According to FINRA, FINRA expelled broker-dealer SW Financial for multiple serious violations including making misrepresentations to customers, churning customer accounts, and failing to supervise representatives. In a related settlement, Thomas Diamante, the firm's co-owner and CEO, was suspended for nine months in all capacities followed by three months in all principal capacities, fined $50,000, and required to requalify by examination if he seeks future registration as a general securities principal or investment banking representative.

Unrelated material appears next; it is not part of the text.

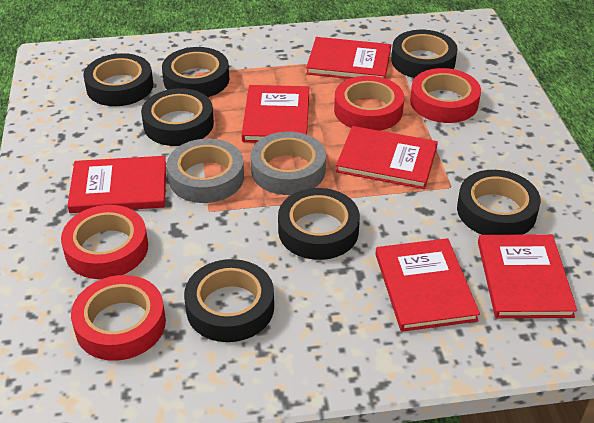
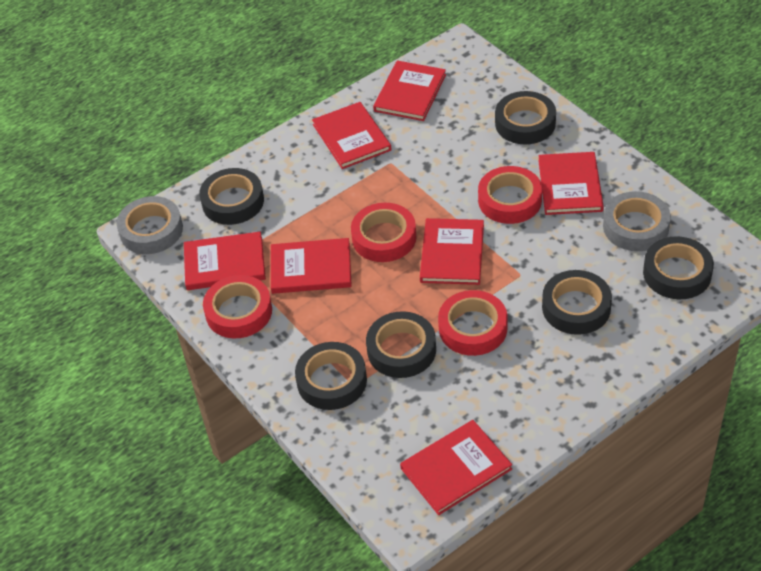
black tape: 7 -> 6
red book: 6 -> 7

Between January 2018 and December 2021, Diamante and SW Financial made material misrepresentations and omitted material information in connection with selling private placement offerings of pre-IPO securities, violating both FINRA rules and Regulation Best Interest's Disclosure Obligation. The firm informed potential investors it would receive only a 10 percent sales commission when Diamante had entered into an undisclosed agreement under which SW Financial would receive an additional 5 percent in selling compensation and half of any carried interest.

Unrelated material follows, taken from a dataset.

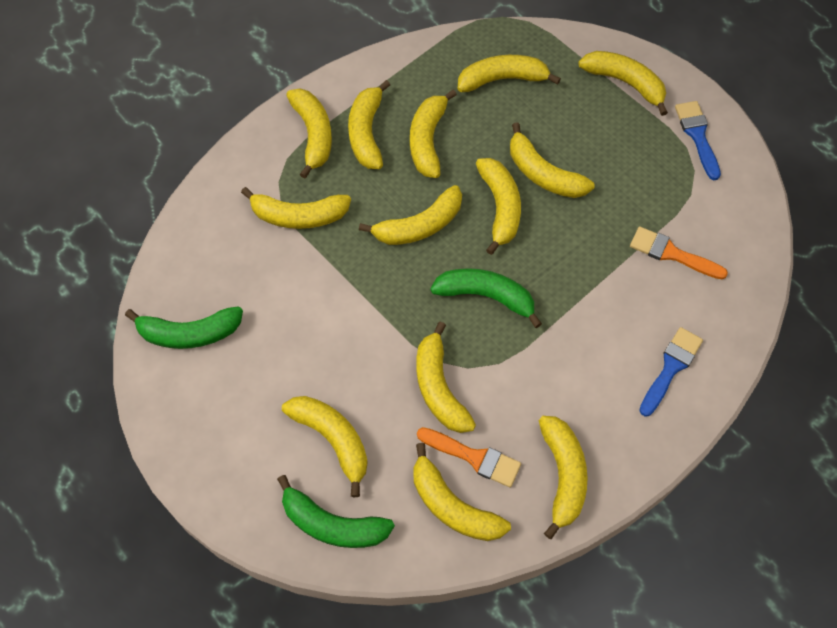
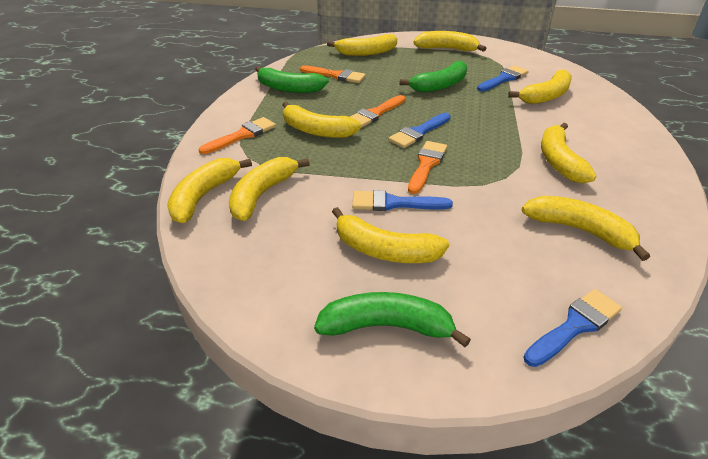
blue brush: 2 -> 4
orange brush: 2 -> 4
yellow banana: 13 -> 9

SW Financial sold the private offerings to 171 investors, including 163 retail customers, and the firm and its owners received approximately $2 million in undisclosed compensation - a serious conflict of interest that should have been fully disclosed. The firm and Diamante also failed to conduct reasonable due diligence and did not confirm the issuer actually held or had access to the shares it purported to sell, violating FINRA's suitability rule and Reg BI's Care Obligation.

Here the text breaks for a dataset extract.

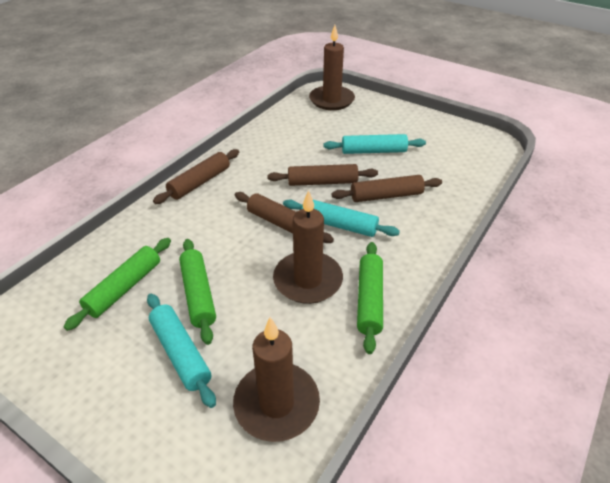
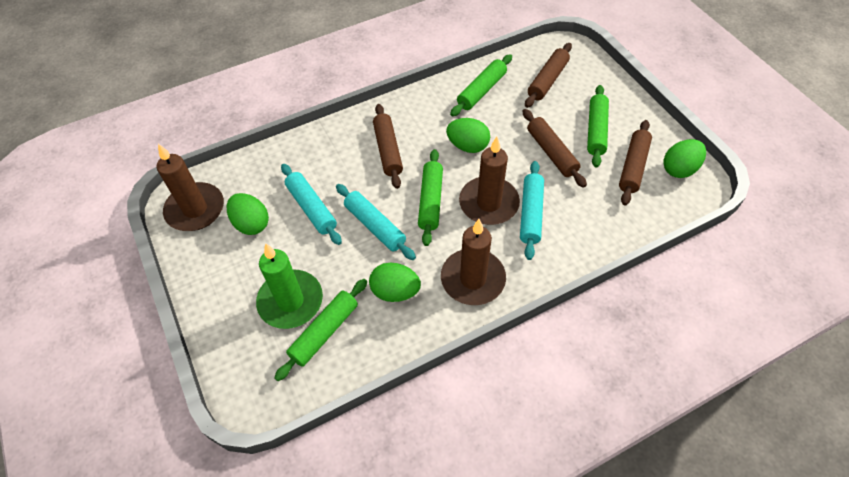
green candle: 0 -> 1
green egg: 0 -> 4
green rolling pin: 3 -> 4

Between January 2016 and May 2019, SW Financial, through two former representatives, churned nine customer accounts, causing customers to incur more than $350,000 in total trading costs and realized losses exceeding $465,000. In one case, a retired 75-year-old customer's excessively traded account had a cost-to-equity ratio over 103 percent, paid $101,806 in commissions, and incurred realized losses of $131,979 comprising most of his retirement savings. SW Financial failed to reasonably follow up on red flags of excessive trading.
This case demonstrates egregious sales practice and supervisory violations warranting expulsion from FINRA membership. The undisclosed compensation and lack of due diligence on pre-IPO offerings, combined with churning of customer accounts including those of vulnerable senior investors, show a pattern of putting firm interests ahead of customer interests.